The harm caused by manufacturers of sweet processed baby foods is at last being exposed and prompting calls for transparency and regulation.

  • Researchers from the University of Southern California (31.10.24) have found that cutting sugar in the first 1,000 days of a baby’s life – from conception to the age of two – appears to reduce the risk of developing significant health issues in adult life, with a 30% reduction in the risk of obesity among the sugar-rationed babies. The study took advantage of the “natural experiment” that occurred in the UK as it recovered from World War Two and food-rationing came to an end.  The impact of the end of sugar-rationing in the UK in 1953,  led to a rapid doubling in the amount of sugar consumed.
  • A BBC report and investigation in the Philippines, The Sweet Divide, has prompted calls for regulation in the Philippines. Senator Imee Marcos, the sister of the current president and daughter of former president Ferdinand Marcos Snr,  is sponsoring a bill that would prohibit manufacturers of baby food manufacturers from adding sugar to  their products. A failure to comply could lead to a hefty fine, and imprisonment of producers and manufacturers for one to five years.

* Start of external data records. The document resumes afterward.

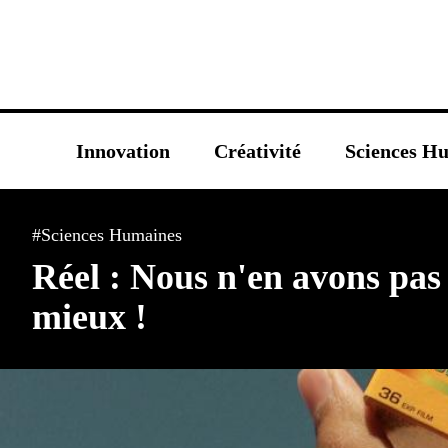
Innovation
Créativité
Sciences H
#Sciences Humaines
Réel : Nous n'en avons pas f
mieux !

  • The release in April of the Public Eye/ IBFAN exposé, How Nestlé gets children hooked on sugar in lower-income countries, showed how Nestlé markets its baby food products as  beneficial for child development, despite containing high levels of added sugar. The report prompted a drop in Nestlé’s share price in India to a 3-year low on 18th May (the day of Nestlé’s Annual General Meeting in Switzerland); enquiries by regulators in India, Nigeria and Bangladesh and a formal request to the Swiss Secretariat for Economic Affairs (SECO) to bring legal action against Nestlé under the unfair competition act for “unethical and unfair business practices” in low and middle-income countries.